Goodstein’s sympathies are obvious by the way she contrasted the social conservative agenda with that of the left:
They are aiming to redefine what constitutes a “moral agenda” in politics. Many on the right frame it in narrow terms of opposition to abortion and same-sex marriage. By contrast, the poor people’s campaign’s sprawling agenda includes issues like wages, health care, immigrant rights, gay and transgender rights, criminal justice reform, and clean water and air.
It remains to be seen whether the campaign can catch fire as the organizers hope. Dr. Barbara Williams-Skinner, a minister, longtime civil rights advocate and co-leader of the National African American Clergy Network, says most churches have remained on the sidelines in the Trump era, and too few have spoken out against the tax bills in Congress, which are expected to lead to significant cuts in the nation’s social safety net.

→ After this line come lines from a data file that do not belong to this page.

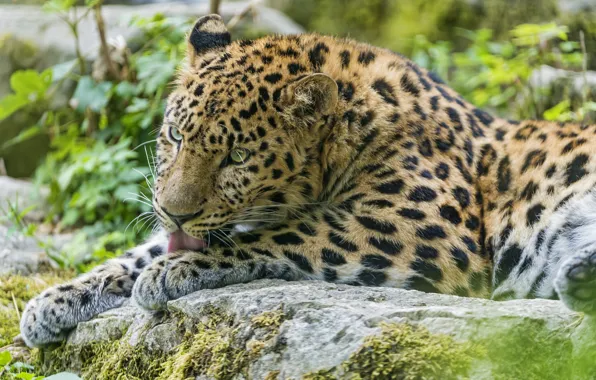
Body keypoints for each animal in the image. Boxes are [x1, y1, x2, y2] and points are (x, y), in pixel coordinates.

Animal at [18, 14, 596, 348]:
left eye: (237, 156)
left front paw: (172, 272)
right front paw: (55, 300)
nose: (175, 211)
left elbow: (288, 234)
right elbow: (139, 252)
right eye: (176, 136)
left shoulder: (423, 228)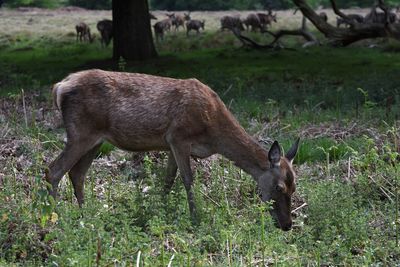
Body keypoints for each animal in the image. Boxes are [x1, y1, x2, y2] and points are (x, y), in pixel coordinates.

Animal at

Free positive publicity in the NYT is a great start toward getting the campaign to “catch fire”:
Although more than 2,400 leaders of many faiths signed a letter to senators calling the tax bills “fundamentally unjust,” and the nation’s Catholic bishops requested multiple changes to benefit the working poor, their objections have barely registered.
“You don’t see the outrage of the civil rights movement, or the antiwar movement,” Dr. Williams-Skinner said. “You don’t see that kind of outrageous indignation.”
Goodstein dropped her liberal aversion to Bible thumping when it's coming from the left:
Dr. Williams-Skinner was one of the religious leaders protesting in the atrium of the Hart Senate Office Building last week, as part of the evangelical social justice group Sojourners. She read from the Gospel of Matthew: “I was hungry, but you did not give me anything to eat.”